ESC Edinburgh Open Finals
Nick Forrest reports
The final day had arrived and after 63 games and 10 rounds over 3 days we were left with just four. In the ladies final, top seed and world number 38, Coline Aumard, was up against the highly promising 14 year-old, Habiba Mohamed, who holds the title as the youngest WSA tour title winner.
The main talking point before the match was whether Coline would be able to play following her ankle injury from Saturday’s semi-final. The good news was that Coline was prepared to give it a go after strapping her ankle.
However, the injury was worse than expected and Coline was unfortunately forced to concede the match after going down 11/4 in the first.
A jammed crowd took their seats, many of them having played in the amateur graded events throughout the weekend and were now looking forward to relaxing with a drink and watching some quality squash. Simon Boughton, the tournament organiser for the last 13 years, welcomed everyone and introduced both players. After a brief warm-up on the show court-which due to a combination of spectators and all the squash this weekend, seemed to resemble something closer to a sauna- we were off.
Habiba started at great pace, forcing Coline to twist and turn with deep cross courts to the back. With each twist Coline grimaced and you could tell she wasn’t able to move her full range. However, Habiba remained disciplined, not allowing her opponents injury affect her own game and continued to play some great shots. Coline plugged away, but after going 8/2 down she had already effectively conceded the match. Habiba won the game 11/4 and Coline did what was best for her long term health and conceded due to injury.
Much respect must go to Coline, for even attempting to play. Congratulations though to Habiba, winning her second WSA world tour. Habiba said: “Thank you, I’m delighted to win a WSA tournament again and I would like to come back next year.”
I’m sure we can expect to see big things from her in the future. Hopefully we will see both these players playing each other at next year’s Edinburgh Open and they can give us what I’m sure will be a closely fought contest.
With the ladies match finishing abruptly, many of the spectators filled up their glasses before the men’s final started at 4pm. In the final were Adrian Grant and Daryl Selby, both England Internationals and former Edinburgh Open winners. Selby has been coming to the Edinburgh Open since he was 19 and won last year’s tournament against Tom Richards, whilst Grant beat Saurav Ghosal to win the open in 2010. These two have played each other on many occasions and the crowd expected a closely fought contest. What they got was a pulsating encounter, with rallies that seemed to last for days. In the end Selby was able to retain his trophy, beating Grant 3/1.

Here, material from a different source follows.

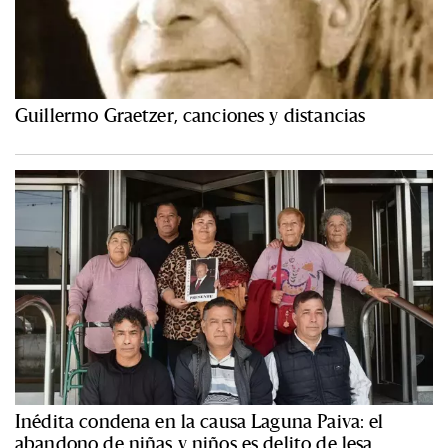
Guillermo Graetzer, canciones y distancias
Inédita condena en la causa Laguna Paiva: el
abandono de niñas y niños es delito de lesa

Selby said: “It was one of the toughest finals here I’ve had. I would like to thank everyone at the Edinburgh Sports Club for putting on another great event. I knew I had to win the fourth or that was it.”
The opener was nip and tuck to 4/4 before Grant gained a sizeable 8/5. However, Selby seemed to turn on the gas and brought it back to 8/8. Grant was playing well, but was making one too many unforced errors and Selby was able to win the first 11/8.
The second game was filled with excitement and controversial referee decisions which both players disputed. Although the players must not enjoy some of these decisions, it certainly adds to the suspense of the match. Again, Grant started the stronger, picking up incredibly tight shots but Selby kept the score-line close at 5/4. Just like the first, Grant lost a large amount of points in succession and despite playing well will wonder how he lost 11/5. Most of the crowd expected Selby to complete the hat trick, especially when he went 7/4 up in the third. However, a resurgence in from Grant made sure the fans were left on the edge of their seats as he clawed points back in succession to gain a 9/7 lead. Selby brought it back to 9/9, in a sequence which included a rally which contained over 40 shots. Grant then escaped a stroke decision, much to the bemusement of Selby who argued with the referee that his shot was blocked. He had previously been given a “no let” decision as he tried to reach a drop shot from Grant, which may have added to the frustration. Grant wasn’t to be distracted and won the third 11/9 much to the crowds delight in a guarantee of an extended final. . It was certainly the least Grant deserved, having put so much into the match thus far.
The third game seemed to have taken its toll on Grant as Selby raced to a commanding 8/2 lead, with Grant making several errors. Not too long after Selby was 10/4 up with five match balls. However, Grant never gave up and kept going all the way to the end, pushing Selby to the back of the court with some deep cross courts and forcing him into errors of his own. Grant brought the game back to 10/8 and the crowd were now swinging towards a Grant victory. Selby kept his cool though and with a hard drive to the back of the court won the game and sealed the match.
It was one of the finest Edinburgh Open matches witnessed and the sold out crowd showed their appreciation with a standing ovation. The trophy ceremony followed which brought a conclusion to a fantastic weekend. It was great to see so many Scottish internationalists make it to the latter stages. We witnessed some great squash and look forward to next year which promises to be another exciting Open. Thanks to Simon Boughton, who organises the tournament and works effortlessly. The event wouldn’t be what it is without him.